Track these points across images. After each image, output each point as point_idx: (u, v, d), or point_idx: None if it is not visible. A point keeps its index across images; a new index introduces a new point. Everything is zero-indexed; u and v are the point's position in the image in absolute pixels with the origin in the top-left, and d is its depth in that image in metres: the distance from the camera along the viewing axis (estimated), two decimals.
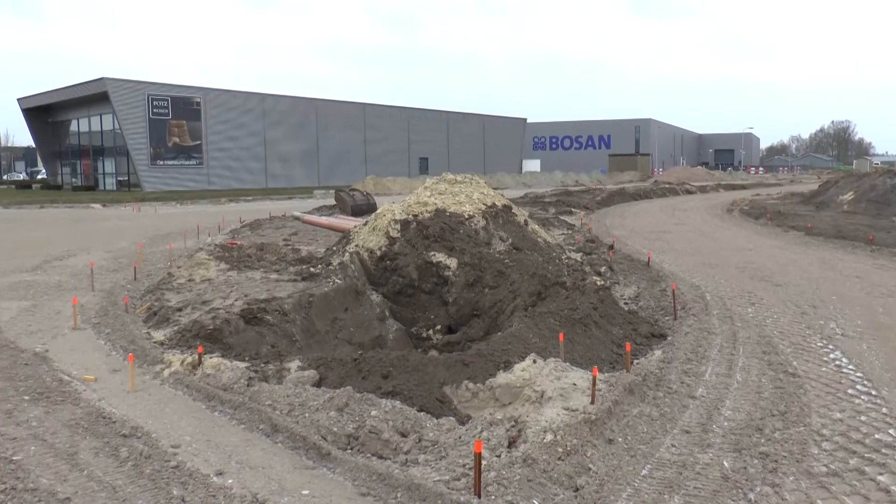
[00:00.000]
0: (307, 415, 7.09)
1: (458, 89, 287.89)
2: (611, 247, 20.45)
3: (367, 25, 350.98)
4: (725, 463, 6.41)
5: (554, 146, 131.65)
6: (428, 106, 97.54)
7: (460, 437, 6.52)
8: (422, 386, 8.09)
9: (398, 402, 7.37)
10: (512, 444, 6.34)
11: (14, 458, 6.34)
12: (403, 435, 6.69)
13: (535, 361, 8.18)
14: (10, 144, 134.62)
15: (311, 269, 13.56)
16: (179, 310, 11.49)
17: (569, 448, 6.30)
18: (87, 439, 6.78)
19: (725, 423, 7.36)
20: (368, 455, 6.42)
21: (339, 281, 12.51)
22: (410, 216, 14.12)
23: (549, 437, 6.35)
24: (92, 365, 9.38)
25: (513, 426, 6.64)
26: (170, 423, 7.23)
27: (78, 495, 5.66)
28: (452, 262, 12.97)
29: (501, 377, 8.09)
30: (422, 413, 7.22)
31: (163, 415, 7.50)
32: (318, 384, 8.15)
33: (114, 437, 6.80)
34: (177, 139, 68.49)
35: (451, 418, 7.16)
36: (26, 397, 8.01)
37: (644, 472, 6.26)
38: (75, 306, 11.93)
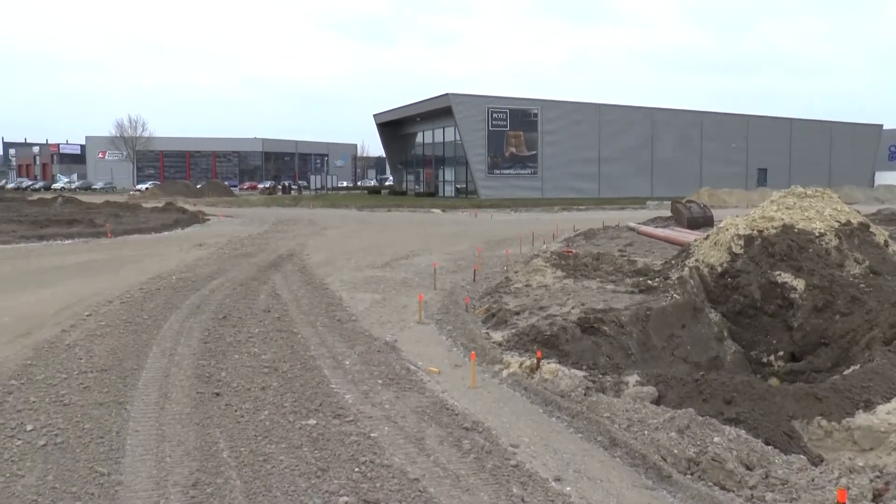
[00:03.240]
0: (646, 432, 6.88)
1: (800, 94, 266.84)
2: None
3: (695, 31, 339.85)
4: None
5: None
6: (766, 113, 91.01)
7: (814, 480, 5.93)
8: (767, 417, 7.50)
9: (742, 430, 6.90)
10: (877, 498, 5.62)
11: (371, 434, 6.90)
12: (749, 468, 6.23)
13: None
14: (364, 155, 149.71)
15: (649, 282, 13.27)
16: (517, 313, 11.80)
17: None
18: (433, 427, 7.16)
19: None
20: (710, 484, 6.06)
21: (677, 296, 12.10)
22: (755, 231, 13.28)
23: None
24: (435, 358, 9.95)
25: (878, 477, 5.91)
26: (508, 423, 7.41)
27: (425, 478, 5.98)
28: (799, 284, 11.99)
29: (861, 418, 7.26)
30: (769, 446, 6.68)
31: (501, 413, 7.71)
32: (656, 401, 7.89)
33: (456, 429, 7.11)
34: (513, 149, 71.25)
35: (802, 457, 6.55)
36: (380, 381, 8.69)
37: None
38: (420, 302, 12.74)
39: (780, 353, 11.69)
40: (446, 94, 69.60)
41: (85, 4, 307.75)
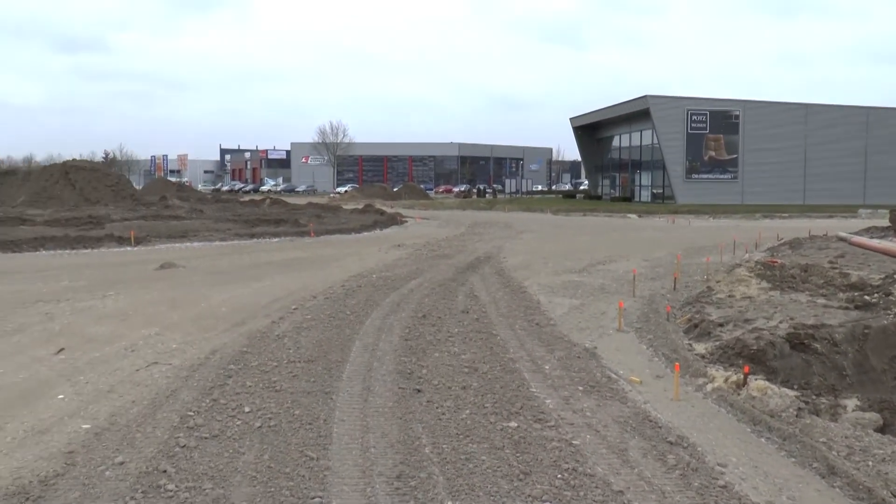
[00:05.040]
0: (870, 463, 6.35)
1: None
2: None
3: None
4: None
5: None
6: None
7: None
8: None
9: None
10: None
11: (573, 441, 6.81)
12: None
13: None
14: (560, 159, 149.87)
15: (866, 298, 12.34)
16: (721, 325, 11.32)
17: None
18: (636, 439, 6.96)
19: None
20: None
21: None
22: None
23: None
24: (636, 367, 9.71)
25: None
26: (714, 440, 7.08)
27: (630, 491, 5.80)
28: None
29: None
30: None
31: (707, 429, 7.39)
32: (880, 430, 7.30)
33: (660, 443, 6.88)
34: (713, 153, 68.75)
35: None
36: (580, 388, 8.58)
37: None
38: (620, 309, 12.50)
39: None
40: (644, 97, 68.38)
41: (291, 20, 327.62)
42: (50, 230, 28.04)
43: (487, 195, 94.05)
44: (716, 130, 68.64)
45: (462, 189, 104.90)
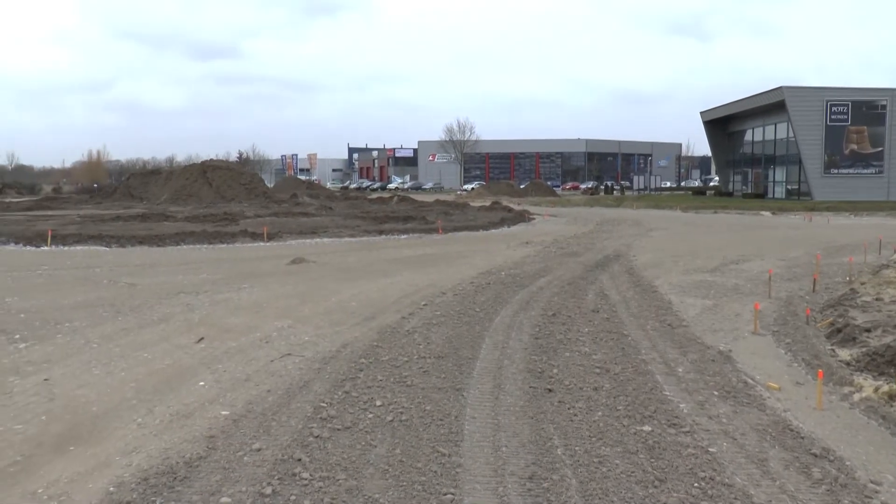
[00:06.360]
0: None
1: None
2: None
3: None
4: None
5: None
6: None
7: None
8: None
9: None
10: None
11: (710, 449, 6.55)
12: None
13: None
14: (689, 154, 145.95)
15: None
16: (867, 330, 10.68)
17: None
18: (776, 449, 6.63)
19: None
20: None
21: None
22: None
23: None
24: (773, 373, 9.28)
25: None
26: (865, 454, 6.64)
27: None
28: None
29: None
30: None
31: (856, 443, 6.95)
32: None
33: (803, 454, 6.53)
34: (854, 146, 65.21)
35: None
36: (715, 393, 8.27)
37: None
38: (756, 311, 12.02)
39: None
40: (779, 88, 65.56)
41: (414, 21, 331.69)
42: (189, 226, 29.48)
43: (615, 192, 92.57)
44: (858, 122, 65.02)
45: (589, 186, 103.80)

###

**TASK DESCRIPTION**
All of the material above should be copied exactly, minus the pictures.

**OUTPUT OF THE EXERCISE**
Track these points across images. After each image, output each point as point_idx: (u, v, d), or point_idx: None if it is not visible. A point keeps its index across images; a new index introduces a new point. Everything is zero-indexed; u and v are the point's position in the image in absolute pixels with the origin in the top-left, and d is its depth in that image in metres: the distance from the camera along the viewing axis (estimated), two decimals.
[00:00.000]
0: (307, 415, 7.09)
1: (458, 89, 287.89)
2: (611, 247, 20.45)
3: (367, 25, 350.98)
4: (725, 463, 6.41)
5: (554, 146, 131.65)
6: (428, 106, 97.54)
7: (460, 437, 6.52)
8: (422, 386, 8.09)
9: (398, 402, 7.37)
10: (512, 444, 6.34)
11: (14, 458, 6.34)
12: (403, 435, 6.69)
13: (535, 361, 8.18)
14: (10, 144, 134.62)
15: (311, 269, 13.56)
16: (179, 310, 11.49)
17: (569, 448, 6.30)
18: (87, 439, 6.78)
19: (725, 423, 7.36)
20: (368, 455, 6.42)
21: (339, 281, 12.51)
22: (410, 216, 14.12)
23: (549, 437, 6.35)
24: (92, 365, 9.38)
25: (513, 426, 6.64)
26: (170, 423, 7.23)
27: (78, 495, 5.66)
28: (452, 262, 12.97)
29: (501, 377, 8.09)
30: (422, 413, 7.22)
31: (163, 415, 7.50)
32: (318, 384, 8.15)
33: (114, 437, 6.80)
34: (177, 139, 68.49)
35: (451, 418, 7.16)
36: (26, 397, 8.01)
37: (644, 472, 6.26)
38: (75, 306, 11.93)
[00:03.240]
0: (646, 432, 6.88)
1: (800, 94, 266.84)
2: None
3: (695, 31, 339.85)
4: None
5: None
6: (766, 113, 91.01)
7: (814, 480, 5.93)
8: (767, 417, 7.50)
9: (742, 430, 6.90)
10: (877, 498, 5.62)
11: (371, 434, 6.90)
12: (749, 468, 6.23)
13: None
14: (364, 155, 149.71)
15: (649, 282, 13.27)
16: (517, 313, 11.80)
17: None
18: (433, 427, 7.16)
19: None
20: (710, 484, 6.06)
21: (677, 296, 12.10)
22: (755, 231, 13.28)
23: None
24: (435, 358, 9.95)
25: (878, 477, 5.91)
26: (508, 423, 7.41)
27: (425, 478, 5.98)
28: (799, 284, 11.99)
29: (861, 418, 7.26)
30: (769, 446, 6.68)
31: (501, 413, 7.71)
32: (656, 401, 7.89)
33: (456, 429, 7.11)
34: (513, 149, 71.25)
35: (802, 457, 6.55)
36: (380, 381, 8.69)
37: None
38: (420, 302, 12.74)
39: (780, 353, 11.69)
40: (446, 94, 69.60)
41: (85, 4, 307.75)
[00:05.040]
0: (870, 463, 6.35)
1: None
2: None
3: None
4: None
5: None
6: None
7: None
8: None
9: None
10: None
11: (573, 441, 6.81)
12: None
13: None
14: (560, 159, 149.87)
15: (866, 298, 12.34)
16: (721, 325, 11.32)
17: None
18: (636, 439, 6.96)
19: None
20: None
21: None
22: None
23: None
24: (636, 367, 9.71)
25: None
26: (714, 440, 7.08)
27: (630, 491, 5.80)
28: None
29: None
30: None
31: (707, 429, 7.39)
32: (880, 430, 7.30)
33: (660, 443, 6.88)
34: (713, 153, 68.75)
35: None
36: (580, 388, 8.58)
37: None
38: (620, 309, 12.50)
39: None
40: (644, 97, 68.38)
41: (291, 20, 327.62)
42: (50, 230, 28.04)
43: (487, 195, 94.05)
44: (716, 130, 68.64)
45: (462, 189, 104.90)
[00:06.360]
0: None
1: None
2: None
3: None
4: None
5: None
6: None
7: None
8: None
9: None
10: None
11: (710, 449, 6.55)
12: None
13: None
14: (689, 154, 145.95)
15: None
16: (867, 330, 10.68)
17: None
18: (776, 449, 6.63)
19: None
20: None
21: None
22: None
23: None
24: (773, 373, 9.28)
25: None
26: (865, 454, 6.64)
27: None
28: None
29: None
30: None
31: (856, 443, 6.95)
32: None
33: (803, 454, 6.53)
34: (854, 146, 65.21)
35: None
36: (715, 393, 8.27)
37: None
38: (756, 311, 12.02)
39: None
40: (779, 88, 65.56)
41: (414, 21, 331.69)
42: (189, 226, 29.48)
43: (615, 192, 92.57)
44: (858, 122, 65.02)
45: (589, 186, 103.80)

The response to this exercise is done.